So says our Representative Brian Baird and I quote him from a link to a story in my earlier article:
Baird said the legislation also will prevent executives who presided over the financial crisis from reaping huge salaries and bonuses.
“Any company that chooses to participate in the program will not be able to offer their departing executives exorbitant severance packages,” he said. “In companies where the government is making a direct purchase, it will also place strict limits on executive salaries and will end the tax deduction for executive salaries over $500,000. For the first time in a long while, adult supervision is returning to Wall Street.”
And as any 6th grader could have anticipated back then, Seeking Alpha has an article entitled, For Shame: $50 Billion of Bailout Funds Already Designated for Year-End Bonuses, which states:
As if the economic bailout by U.S. taxpayers isn’t enough to make you sick to your stomach, new information has come to light that several banks are planning to pay billions of dollars in year-end bonuses from the bailout funds they received. Investigations are beginning into the nine banks that took in the first $125 billion -- the same $125 billion that was supposed to be used to unclog the credit system which was preventing banks from providing much needed funds for individuals and businesses.
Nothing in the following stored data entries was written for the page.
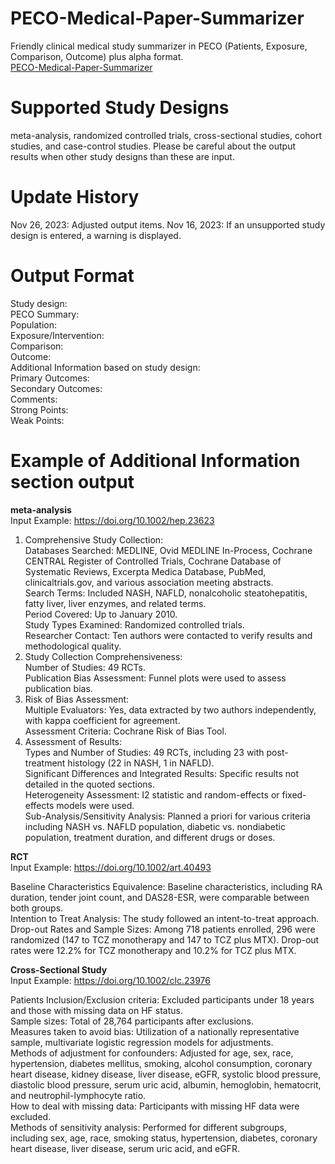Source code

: # PECO-Medical-Paper-Summarizer
Friendly clinical medical study summarizer in PECO (Patients, Exposure, Comparison, Outcome) plus alpha format. <br>
[PECO-Medical-Paper-Summarizer](https://chat.openai.com/g/g-3Ylvxx5GH-peco-summarizer)

# Supported Study Designs
meta-analysis, randomized controlled trials, cross-sectional studies, cohort studies, and case-control studies. 
Please be careful about the output results when other study designs than these are input.

# Update History
Nov 26, 2023: Adjusted output items.
Nov 16, 2023: If an unsupported study design is entered, a warning is displayed.

# Output Format
Study design: <br>
PECO Summary:<br>
Population: <br>
Exposure/Intervention: <br>
Comparison: <br>
Outcome: <br>
Additional Information based on study design:<br>
Primary Outcomes:<br>
Secondary Outcomes:<br>
Comments:<br>
  Strong Points: <br>
  Weak Points:<br>
  
# Example of Additional Information section output 
**meta-analysis**<br>
  Input Example: https://doi.org/10.1002/hep.23623

1. Comprehensive Study Collection:<br>
  Databases Searched: MEDLINE, Ovid MEDLINE In-Process, Cochrane CENTRAL Register of Controlled Trials, Cochrane Database of Systematic Reviews, 
  Excerpta Medica Database, PubMed, clinicaltrials.gov, and various association meeting abstracts.<br>
  Search Terms: Included NASH, NAFLD, nonalcoholic steatohepatitis, fatty liver, liver enzymes, and related terms.<br>
  Period Covered: Up to January 2010.<br>
  Study Types Examined: Randomized controlled trials.<br>
  Researcher Contact: Ten authors were contacted to verify results and methodological quality.<br>
2. Study Collection Comprehensiveness:<br>
  Number of Studies: 49 RCTs.<br>
  Publication Bias Assessment: Funnel plots were used to assess publication bias.<br>
3. Risk of Bias Assessment:<br>
  Multiple Evaluators: Yes, data extracted by two authors independently, with kappa coefficient for agreement.<br>
  Assessment Criteria: Cochrane Risk of Bias Tool.<br>
4. Assessment of Results:<br>
  Types and Number of Studies: 49 RCTs, including 23 with post-treatment histology (22 in NASH, 1 in NAFLD).<br>
  Significant Differences and Integrated Results: Specific results not detailed in the quoted sections.<br>
  Heterogeneity Assessment: I2 statistic and random-effects or fixed-effects models were used.<br>
  Sub-Analysis/Sensitivity Analysis: Planned a priori for various criteria including NASH vs. NAFLD population, diabetic vs. nondiabetic population, treatment duration, and different drugs or doses.<br>

**RCT** <br>
  Input Example: https://doi.org/10.1002/art.40493

  Baseline Characteristics Equivalence: Baseline characteristics, including RA duration, tender joint count, and DAS28-ESR, were comparable between both groups.<br>
  Intention to Treat Analysis: The study followed an intent-to-treat approach.<br>
  Drop-out Rates and Sample Sizes: Among 718 patients enrolled, 296 were randomized (147 to TCZ monotherapy and 147 to TCZ plus MTX). Drop-out rates were 12.2% for TCZ monotherapy and 10.2% for TCZ plus MTX.

**Cross-Sectional Study** <br>
  Input Example: https://doi.org/10.1002/clc.23976
  
  Patients Inclusion/Exclusion criteria: Excluded participants under 18 years and those with missing data on HF status.<br>
  Sample sizes: Total of 28,764 participants after exclusions.<br>
  Measures taken to avoid bias: Utilization of a nationally representative sample, multivariate logistic regression models for adjustments.<br>
  Methods of adjustment for confounders: Adjusted for age, sex, race, hypertension, diabetes mellitus, smoking, alcohol consumption, coronary heart disease, kidney disease, liver disease, eGFR, systolic blood pressure, diastolic blood pressure, serum uric acid, albumin,   hemoglobin, hematocrit, and neutrophil-lymphocyte ratio.<br>
  How to deal with missing data: Participants with missing HF data were excluded.<br>
  Methods of sensitivity analysis: Performed for different subgroups, including sex, age, race, smoking status, hypertension, diabetes, coronary heart disease, liver disease, serum uric acid, and eGFR.<br>
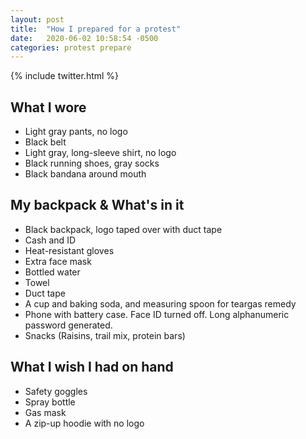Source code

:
 ```yaml
---
layout: post
title:  "How I prepared for a protest"
date:   2020-06-02 10:58:54 -0500
categories: protest prepare
---
```

{% include twitter.html %}

## What I wore
- Light gray pants, no logo
- Black belt
- Light gray, long-sleeve shirt, no logo
- Black running shoes, gray socks
- Black bandana around mouth

## My backpack & What's in it
- Black backpack, logo taped over with duct tape
- Cash and ID
- Heat-resistant gloves
- Extra face mask
- Bottled water
- Towel
- Duct tape
- A cup and baking soda, and measuring spoon for teargas remedy
- Phone with battery case. Face ID turned off. Long alphanumeric password generated.
- Snacks (Raisins, trail mix, protein bars)

## What I wish I had on hand
- Safety goggles
- Spray bottle
- Gas mask
- A zip-up hoodie with no logo
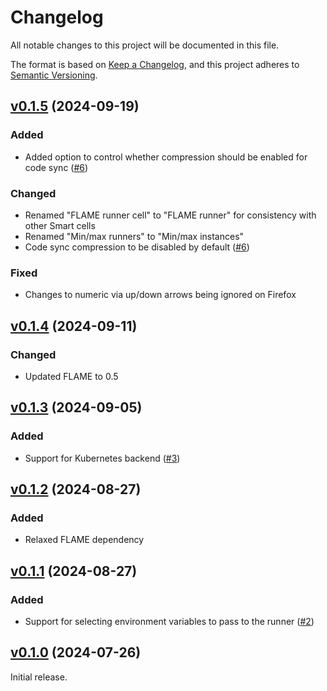 # Changelog

All notable changes to this project will be documented in this file.

The format is based on [Keep a Changelog](https://keepachangelog.com/en/1.0.0/),
and this project adheres to [Semantic Versioning](https://semver.org/spec/v2.0.0.html).

## [v0.1.5](https://github.com/livebook-dev/kino_flame/tree/v0.1.5) (2024-09-19)

### Added

* Added option to control whether compression should be enabled for code sync ([#6](https://github.com/livebook-dev/kino_flame/pull/6))

### Changed

* Renamed "FLAME runner cell" to "FLAME runner" for consistency with other Smart cells
* Renamed "Min/max runners" to "Min/max instances"
* Code sync compression to be disabled by default ([#6](https://github.com/livebook-dev/kino_flame/pull/6))

### Fixed

* Changes to numeric via up/down arrows being ignored on Firefox

## [v0.1.4](https://github.com/livebook-dev/kino_flame/tree/v0.1.4) (2024-09-11)

### Changed

* Updated FLAME to 0.5

## [v0.1.3](https://github.com/livebook-dev/kino_flame/tree/v0.1.3) (2024-09-05)

### Added

* Support for Kubernetes backend ([#3](https://github.com/livebook-dev/kino_flame/pull/3))

## [v0.1.2](https://github.com/livebook-dev/kino_flame/tree/v0.1.2) (2024-08-27)

### Added

* Relaxed FLAME dependency

## [v0.1.1](https://github.com/livebook-dev/kino_flame/tree/v0.1.1) (2024-08-27)

### Added

* Support for selecting environment variables to pass to the runner ([#2](https://github.com/livebook-dev/kino_flame/pull/2))

## [v0.1.0](https://github.com/livebook-dev/kino_flame/tree/v0.1.0) (2024-07-26)

Initial release.
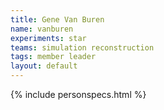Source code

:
 ```yaml
---
title: Gene Van Buren
name: vanburen
experiments: star
teams: simulation reconstruction
tags: member leader
layout: default
---
```


{% include personspecs.html %}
There are many feathers in a ruffle over this and New York Attorney General Andrew Cuomo and several congressmen are furious that over $20 billion has already been earmarked as bonus funds for management and employees. Unbelievably, that is just the estimates from Goldman Sachs (GS), Morgan Stanley (MS) and Merrill Lynch (MER). There are six more banks that are also working on similar heists.
Here is their rationale for using that money: It is reported that the financial industry pays base salaries in the range of $80,000 to $600,000 and apparently that is simply not enough to keep some of the best and brightest working to keep their companies profitable. It seems that if they were paid only this meager amount, the company would risk mass defections. That would be a real problem…or would it?
Representative Baird, did you REALLY think that lowering the deductibility of executive compensation to $500,000 or $5 for that matter would REALLY stop the robber barons from stealing our (the taxpayer’s) money? If so, given what is now occurring, do you think you continue to be qualified to represent us (the taxpayers) in Congress?
When is adult supervision going to return to Washington’s 3rd Congressional District?